Толпа рукоплескала; Ле-Мофф поспешно сбежал с подмостков; к нему бросились друзья и товарищи, выражая самую восторженную радость.
– Берегись, герцог де-Бофор! – раздался голос в толпе. – Мы начнем снова…
– Я видел его! – воскликнул Ле-Мофф, бросаясь в толпу вслед за человеком, ускользавшим, как угорь, в дальних рядах.
ГЛАВА XIII
Внучка Генриха Четвертого
Простившись с отцом, Луиза осталась в твердом убеждении, что он не решится поехать в Орлеан, а так как ее характер был совершенной противоположностью характеру отца, то она остановилась на отважной мысли – отправиться самой в Орлеан и там разыграть роль настоящей властительницы.
К счастью, советники герцога Орлеанского имели ту же мысль, так что Гастон дал свое согласие на такое дело, избавлявшее его от тяжелой необходимости.
Ранним утром другого дня герцог Орлеанский послал своего церемониймейстера уведомить принцессу об этом решении и передать приказание немедленно ехать.
Луиза Орлеанская, как истый полководец, провела весь день в важных распоряжениях и послала предупредить своих дам, которые, изображая се главный штаб, должны выли ехать с ней. Однако она не знала, идти ли прощаться с отцом или нет? Характер отца изменчив, она боялась, как бы он не раздумал и не лишил ее возможности совершить геройские подвиги. Но госпожа де-Фронтенак успокоила ее, предсказав одобрительные толки по поводу ее поездки. Тогда ©на пошла к отцу, проститься и принять последние приказания.

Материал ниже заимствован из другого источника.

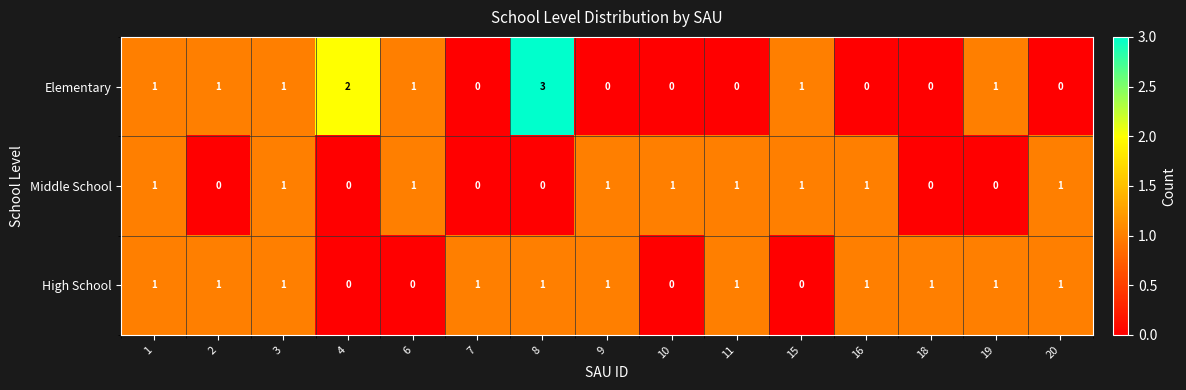

Is it true that Elementary equals 0 at 7?

True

– Прощай, любезная дочь, будь осторожна, главнее, – говорил принц, целуя принцессу, – употреби все усилия, чтобы воспрепятствовать королевской армии переходить через реку Луару, – вот все, что я могу тебе приказать.
На великолепном коне выехала принцесса из замка; рядом с ней ехали ее маршальши, графини ле- Фьеске и де-Фронтенак; позади еще несколько амазонок, в числе которых была и Генриетта Мартино, гордясь счастьем показаться парижанам в изящном костюме и со шпагой на боку, как подобает адъютантам.
Множество офицеров, юношей восторженных и преисполненных отваги, составляли свиту; за ними следовали телохранители и швейцарцы Орлеанского дома.
У всех дам, как и у кавалеров, на шляпах было по символическому пучку соломы – кокарда, принятая фрондерами.
Герцог Орлеанский стоял у окна и от души любовался, когда проезжал отряд прелестных амазонок; в это время, чтобы пропустить блистательную свиту, вынуждены были посторониться носилки, в которых сидела закутанная в покрывало дама.